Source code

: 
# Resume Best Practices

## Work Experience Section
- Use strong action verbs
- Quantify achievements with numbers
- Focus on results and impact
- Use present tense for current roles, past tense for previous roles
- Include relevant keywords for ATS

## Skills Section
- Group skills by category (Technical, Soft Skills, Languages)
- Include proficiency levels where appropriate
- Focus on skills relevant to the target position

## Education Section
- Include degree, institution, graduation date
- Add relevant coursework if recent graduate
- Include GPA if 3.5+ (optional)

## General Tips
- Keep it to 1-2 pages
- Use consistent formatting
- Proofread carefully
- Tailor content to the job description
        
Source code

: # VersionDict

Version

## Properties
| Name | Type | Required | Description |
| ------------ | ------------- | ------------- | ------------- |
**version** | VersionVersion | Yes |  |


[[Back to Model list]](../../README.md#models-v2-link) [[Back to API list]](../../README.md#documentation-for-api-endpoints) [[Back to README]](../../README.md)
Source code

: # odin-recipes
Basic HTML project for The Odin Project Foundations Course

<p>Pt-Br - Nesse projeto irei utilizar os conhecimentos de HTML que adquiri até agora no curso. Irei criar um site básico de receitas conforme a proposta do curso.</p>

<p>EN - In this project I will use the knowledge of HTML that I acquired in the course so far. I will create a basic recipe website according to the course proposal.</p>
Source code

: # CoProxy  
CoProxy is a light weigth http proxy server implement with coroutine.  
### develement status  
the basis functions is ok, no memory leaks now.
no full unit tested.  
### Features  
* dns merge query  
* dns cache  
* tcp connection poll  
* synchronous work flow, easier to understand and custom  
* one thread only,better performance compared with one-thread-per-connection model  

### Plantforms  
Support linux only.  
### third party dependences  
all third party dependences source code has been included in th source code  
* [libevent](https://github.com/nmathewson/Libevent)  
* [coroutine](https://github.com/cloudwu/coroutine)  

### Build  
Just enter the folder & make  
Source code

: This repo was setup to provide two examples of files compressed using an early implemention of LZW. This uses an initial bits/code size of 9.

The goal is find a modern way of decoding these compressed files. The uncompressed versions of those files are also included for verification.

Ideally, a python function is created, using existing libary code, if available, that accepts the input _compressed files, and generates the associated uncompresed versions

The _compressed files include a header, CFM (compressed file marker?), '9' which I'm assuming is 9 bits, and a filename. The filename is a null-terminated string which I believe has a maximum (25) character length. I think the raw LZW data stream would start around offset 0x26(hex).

============================================================

▶ [記述課題] 上の資料すべての行を、空行を除いて番号付きリストに変換せよ。

▶ [解答例]
1. Source code
2. : 
3. # Resume Best Practices
4. ## Work Experience Section
5. - Use strong action verbs
6. - Quantify achievements with numbers
7. - Focus on results and impact
8. - Use present tense for current roles, past tense for previous roles
9. - Include relevant keywords for ATS
10. ## Skills Section
11. - Group skills by category (Technical, Soft Skills, Languages)
12. - Include proficiency levels where appropriate
13. - Focus on skills relevant to the target position
14. ## Education Section
15. - Include degree, institution, graduation date
16. - Add relevant coursework if recent graduate
17. - Include GPA if 3.5+ (optional)
18. ## General Tips
19. - Keep it to 1-2 pages
20. - Use consistent formatting
21. - Proofread carefully
22. - Tailor content to the job description
23. Source code
24. : # VersionDict
25. Version
26. ## Properties
27. | Name | Type | Required | Description |
28. | ------------ | ------------- | ------------- | ------------- |
29. **version** | VersionVersion | Yes |  |
30. [[Back to Model list]](../../README.md#models-v2-link) [[Back to API list]](../../README.md#documentation-for-api-endpoints) [[Back to README]](../../README.md)
31. Source code
32. : # odin-recipes
33. Basic HTML project for The Odin Project Foundations Course
34. <p>Pt-Br - Nesse projeto irei utilizar os conhecimentos de HTML que adquiri até agora no curso. Irei criar um site básico de receitas conforme a proposta do curso.</p>
35. <p>EN - In this project I will use the knowledge of HTML that I acquired in the course so far. I will create a basic recipe website according to the course proposal.</p>
36. Source code
37. : # CoProxy  
38. CoProxy is a light weigth http proxy server implement with coroutine.  
39. ### develement status  
40. the basis functions is ok, no memory leaks now.
41. no full unit tested.  
42. ### Features  
43. * dns merge query  
44. * dns cache  
45. * tcp connection poll  
46. * synchronous work flow, easier to understand and custom  
47. * one thread only,better performance compared with one-thread-per-connection model  
48. ### Plantforms  
49. Support linux only.  
50. ### third party dependences  
51. all third party dependences source code has been included in th source code  
52. * [libevent](https://github.com/nmathewson/Libevent)  
53. * [coroutine](https://github.com/cloudwu/coroutine)  
54. ### Build  
55. Just enter the folder & make  
56. Source code
57. : This repo was setup to provide two examples of files compressed using an early implemention of LZW. This uses an initial bits/code size of 9.
58. The goal is find a modern way of decoding these compressed files. The uncompressed versions of those files are also included for verification.
59. Ideally, a python function is created, using existing libary code, if available, that accepts the input _compressed files, and generates the associated uncompresed versions
60. The _compressed files include a header, CFM (compressed file marker?), '9' which I'm assuming is 9 bits, and a filename. The filename is a null-terminated string which I believe has a maximum (25) character length. I think the raw LZW data stream would start around offset 0x26(hex).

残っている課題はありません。